Investigation on Heat and Mass Transfer Characteristics and Parameter Design of the Maisotsenko Saturator

Abstract

Abstract The Maisotsenko gas turbine cycle (MGTC) introduces the M-cycle in the aftercooling process, thereby adding a larger mass flow rate to the saturator. However, this imposes strict requirements on the lightweight design of the aftercooling saturator, for which detailed manufacturing information is currently scarce. This paper presents a comprehensive MGTC that combines intercooling, aftercooling, and regenerative, and considers the reuse of cooling water and energy recovery. The thermodynamic indicators are obtained by establishing energy and mass conservation models for each component.
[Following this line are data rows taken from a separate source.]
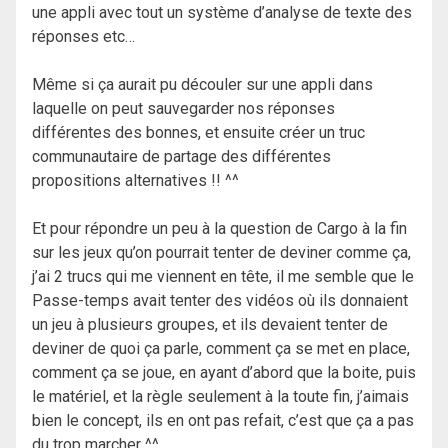
une appli avec tout un système d’analyse de texte des
réponses etc…
Même si ça aurait pu découler sur une appli dans
laquelle on peut sauvegarder nos réponses
différentes des bonnes, et ensuite créer un truc
communautaire de partage des différentes
propositions alternatives !! ^^
Et pour répondre un peu à la question de Cargo à la fin
sur les jeux qu’on pourrait tenter de deviner comme ça,
j’ai 2 trucs qui me viennent en tête, il me semble que le
Passe-temps avait tenter des vidéos où ils donnaient
un jeu à plusieurs groupes, et ils devaient tenter de
deviner de quoi ça parle, comment ça se met en place,
comment ça se joue, en ayant d’abord que la boite, puis
le matériel, et la règle seulement à la toute fin, j’aimais
bien le concept, ils en ont pas refait, c’est que ça a pas
du trop marcher ^^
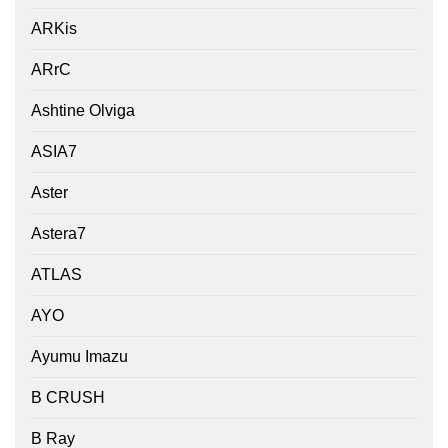
ARKis
ARrC
Ashtine Olviga
ASIA7
Aster
Astera7
ATLAS
AYO
Ayumu Imazu
B CRUSH
B Ray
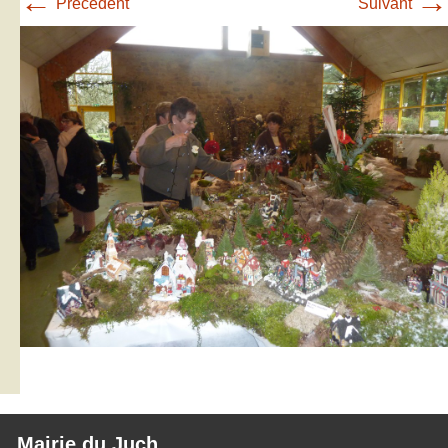
←
→
Précédent
Suivant
Mairie du Juch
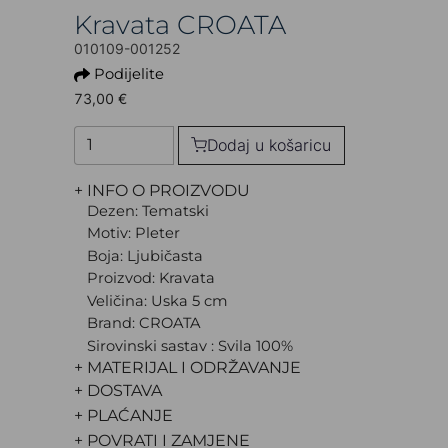
Kravata CROATA
010109-001252
Podijelite
73,00 €
Dodaj u košaricu
+ INFO O PROIZVODU
Dezen: Tematski
Motiv: Pleter
Boja: Ljubičasta
Proizvod: Kravata
Veličina: Uska 5 cm
Brand: CROATA
Sirovinski sastav : Svila 100%
+ MATERIJAL I ODRŽAVANJE
+ DOSTAVA
+ PLAĆANJE
+ POVRATI I ZAMJENE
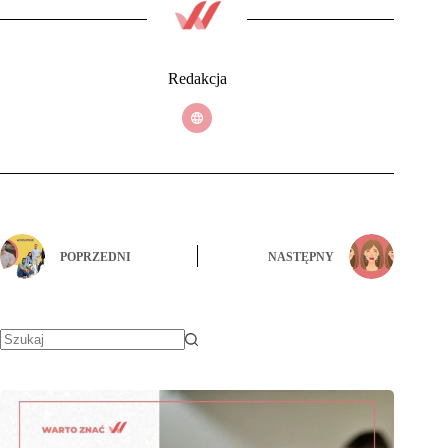
Redakcja
POPRZEDNI
NASTĘPNY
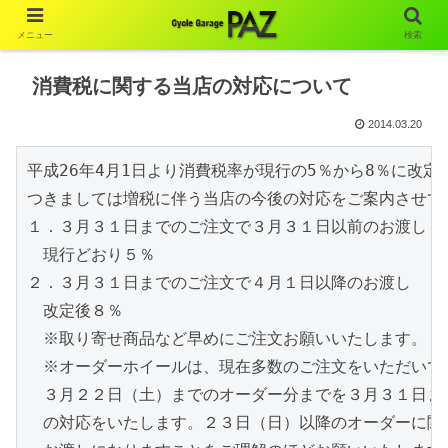
メニュー
検索
消費税に関する当店の対応について
2014.03.20
平成26年4月1日より消費税率が現行の5％から8％に改定
つきましては増税に伴う当店の今後の対応をご案内させてい
１．３月３１日までのご注文で３月３１日以前のお渡し

　現行どおり５％

２．３月３１日までのご注文で４月１日以降のお渡し

　改定後８％

　※取り寄せ商品など早めにご注文お願いいたします。

　※オーダーホイールは、現在多数のご注文をいただいてお
　３月２２日（土）までのオーダー分までを３月３１日まで
　の対応をいたします。２３日（日）以降のオーダーに関し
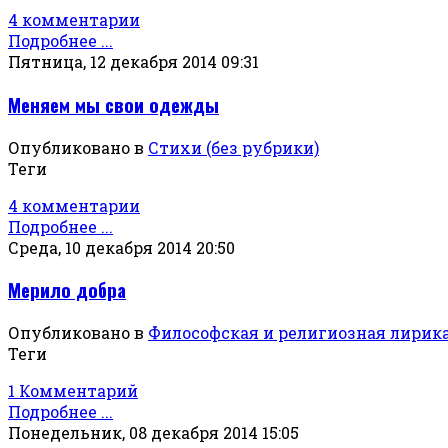
4 комментарии
Подробнее ...
Пятница, 12 декабря 2014 09:31
Меняем мы свои одежды
Опубликовано в
Стихи (без рубрики)
Теги
4 комментарии
Подробнее ...
Среда, 10 декабря 2014 20:50
Мерило добра
Опубликовано в
Философская и религиозная лирик
Теги
1 Комментарий
Подробнее ...
Понедельник, 08 декабря 2014 15:05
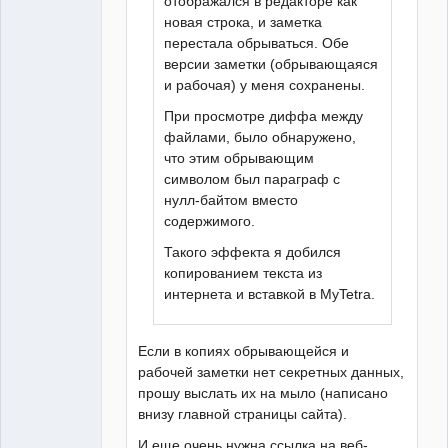
отображался в редакторе как
новая строка, и заметка
перестала обрываться. Обе
версии заметки (обрывающаяся
и рабочая) у меня сохранены.
При просмотре диффа между
файлами, было обнаружено,
что этим обрывающим
символом был параграф с
нулл-байтом вместо
содержимого.
Такого эффекта я добился
копированием текста из
интернета и вставкой в MyTetra.
Если в копиях обрывающейся и
рабочей заметки нет секретных данных,
прошу выслать их на мыло (написано
внизу главной страницы сайта).
И еще очень нужна ссылка на веб-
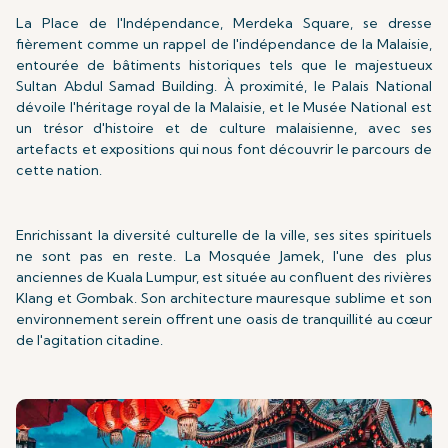
La Place de l'Indépendance, Merdeka Square, se dresse
fièrement comme un rappel de l'indépendance de la Malaisie,
entourée de bâtiments historiques tels que le majestueux
Sultan Abdul Samad Building. À proximité, le Palais National
dévoile l'héritage royal de la Malaisie, et le Musée National est
un trésor d'histoire et de culture malaisienne, avec ses
artefacts et expositions qui nous font découvrir le parcours de
cette nation.
Enrichissant la diversité culturelle de la ville, ses sites spirituels
ne sont pas en reste. La Mosquée Jamek, l'une des plus
anciennes de Kuala Lumpur, est située au confluent des rivières
Klang et Gombak. Son architecture mauresque sublime et son
environnement serein offrent une oasis de tranquillité au cœur
de l'agitation citadine.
A heat and mass transfer model is developed for the aftercooling saturator, and the actual dimensions and internal temperature, relative humidity, and humidity ratio changes are calculated using the finite difference method. The response patterns of channel length to changes in parameters such as pressure ratio, dew point efficiency, and extraction ratio are analyzed. The results show that with a pressure ratio of 16, a dew point efficiency of 0.8, and an extraction ratio of 1/3, a channel length of 5.526m is required, with a corresponding channel number and total heat transfer area of 317 and 1752m2, respectively, and a thermal efficiency of 48.63%. The study provides a key thermal design scheme for the aftercooling saturator.